A Georgia prosecutor thinks crime does pay, according to a legal filing from a former state attorney general.

Mike Bowers, who served as the attorney general of Georgia from 1981 to 1997, claims Macon Judicial Circuit district attorney David Cooke Jr. and Atlanta attorney Michael Lambros are retaliating against his clients—Ronnie and Lee Bartlett, an elderly couple from the Macon suburb of Peach County—for suing the attorneys after a 2016 raid shut down the couple’s restaurant. Law enforcement seized nine coin-operated video games from the restaurant along with the couples’ bank accounts, but for 17 months the couple was never charged with a crime.

And then, 15 months after the raid—which shuttered the restaurant and forced the Bartletts into bankruptcy—the couple sued Lambros and Cooke. Not long after the Bartletts’ lawsuit—but 17 months after the raid—the couple was charged with racketeering, commercial gambling, possession of a gambling device or operating a gambling house, and failing to turn over sales tax revenues to the state for the coin-operated video games.

Under civil forfeiture, law enforcement can seize property from innocent people on the suspicion that it was somehow involved in a crime. Agencies often forfeit property without ever convicting, let alone charging, anybody with a crime. Forfeiture proceeds often fund law enforcement officials’ salaries and budgets, giving them a direct financial incentive to abuse this power. In July, United States Attorney General Jeff Sessions rolled back modest reforms to federal involvement in civil forfeiture with the explicit goal of increasing the cash flow to law enforcement agencies from people who are never convicted of a crime. Fortunately, the U.S. House of Representatives has voted to defund those efforts. But that bill has not been signed into law, and it wouldn’t stop state law enforcement in places like Georgia from pursuing forfeitures under state law.

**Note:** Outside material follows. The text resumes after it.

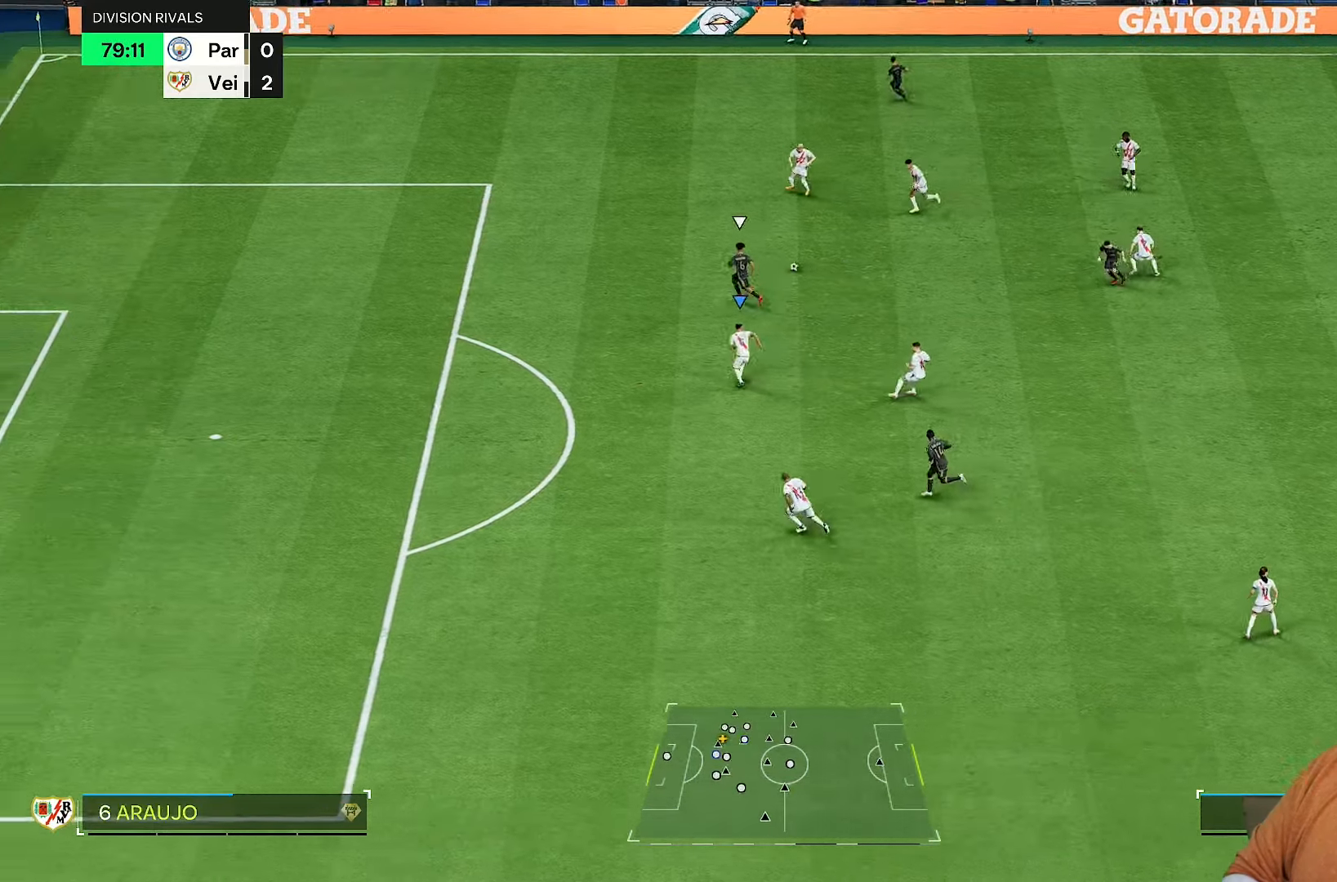
{"buttons": ["R2"], "left_stick": "left", "right_stick": "center"}
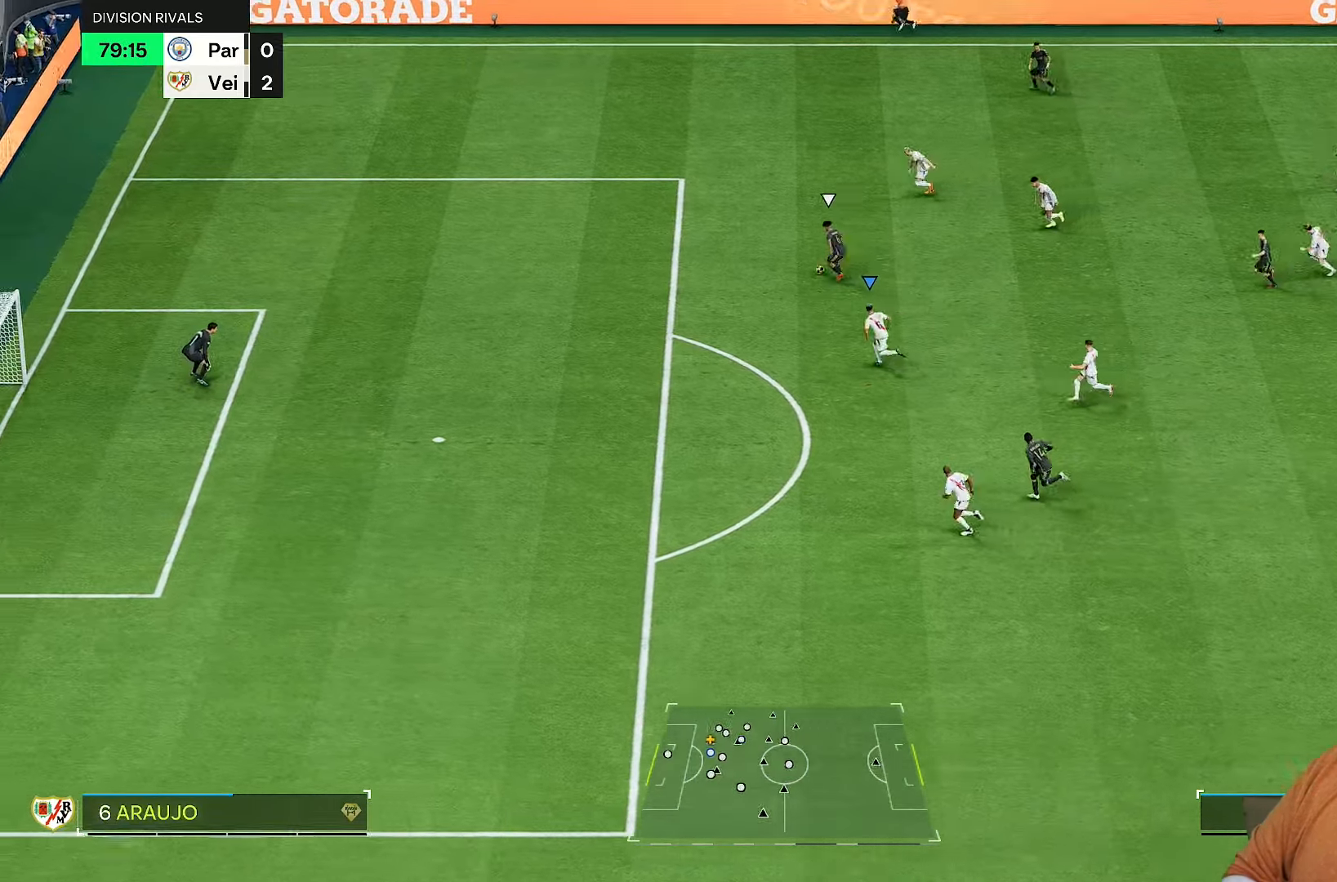
{"buttons": ["R2"], "left_stick": "left", "right_stick": "center", "events": []}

Bowers contends the belated criminal charges against the Bartletts are blatant retaliation for their civil suit and is seeking to disqualify Lambros and Cooke from prosecuting them. The indictments have already resulted in a stay of the couple’s civil suit. Central to Bowers’s attempt to dismiss the charges and disqualify the prosecutors is his argument that Lambros benefits directly from civil forfeiture proceeds by collecting contingency fees from Cooke’s office based on the value of the forfeited property. The complaint alleges that under Georgia law, such a payment arrangement is illegal according to statute and the Georgia Supreme Court.

Lambros defeated a 2016 disqualification motion during his time as a special assistant district attorney (ADA) in Clayton County, claiming that he is paid hourly for his work. But this time, according to the Daily Report, Bowers believes open records prove otherwise:

In one 17-month period from April 2016 to August 2017 in Cooke’s circuit alone, Lambros was paid $710,000 after he secured more than $3.3 million in asset seizures—far more, the motion said, than if he had billed at an hourly rate as a special ADA. Lambros holds similar appointments as special ADA in other circuits across the state.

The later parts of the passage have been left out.